Task:
Can you reproduce these items with "series" replaced by "line" and everything else unchanged, leaving out the pictures?

----------

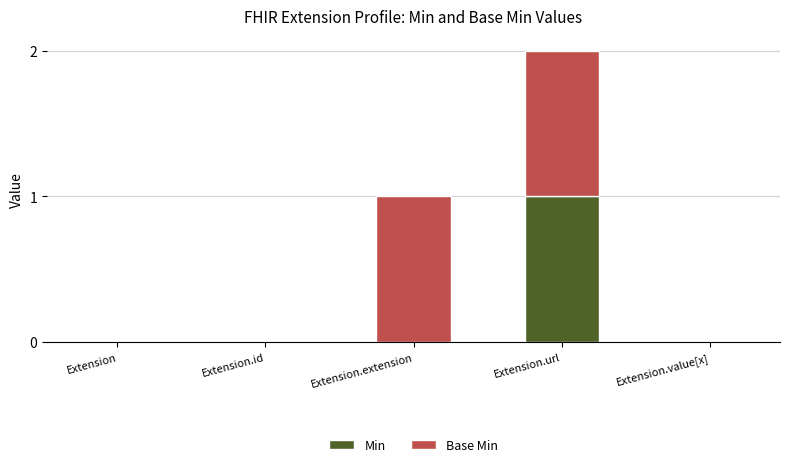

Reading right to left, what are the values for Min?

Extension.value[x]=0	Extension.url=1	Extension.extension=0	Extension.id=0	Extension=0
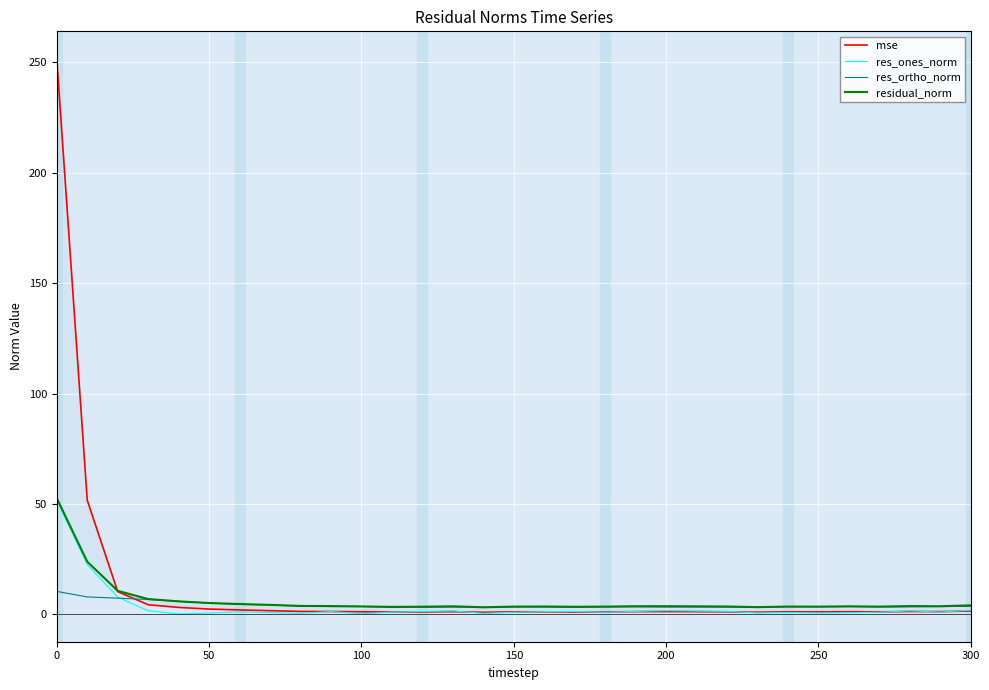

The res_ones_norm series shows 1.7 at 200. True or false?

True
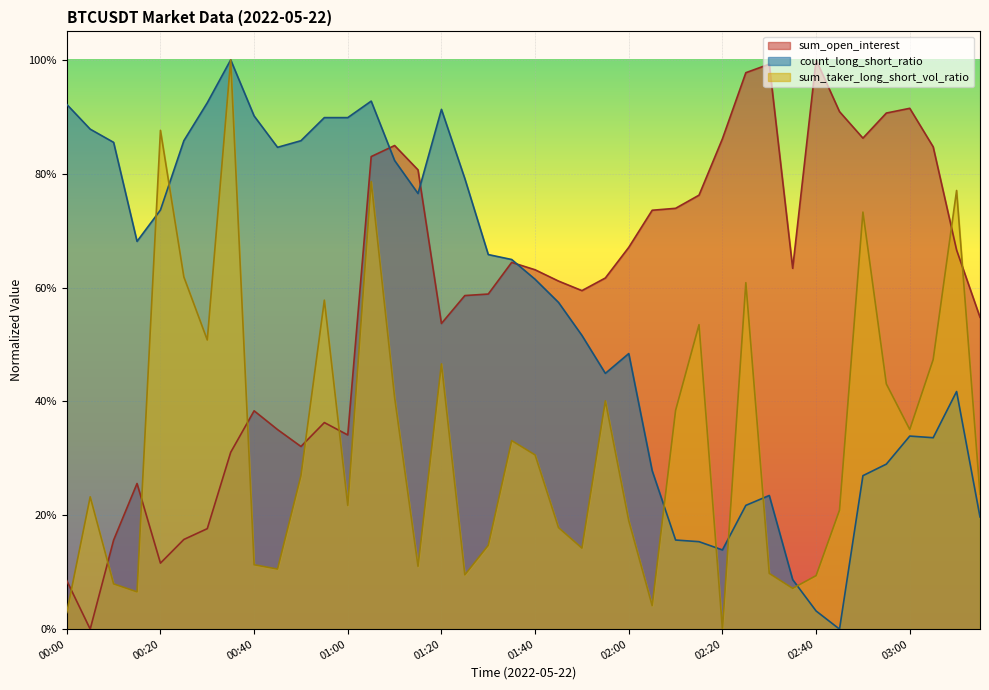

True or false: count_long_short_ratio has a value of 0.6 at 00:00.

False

----------

Task result:
Reading right to left, what are the values for Min?

Extension.value[x]=0	Extension.url=1	Extension.extension=0	Extension.id=0	Extension=0

The res_ones_norm line shows 1.7 at 200. True or false?

True

True or false: count_long_short_ratio has a value of 0.6 at 00:00.

False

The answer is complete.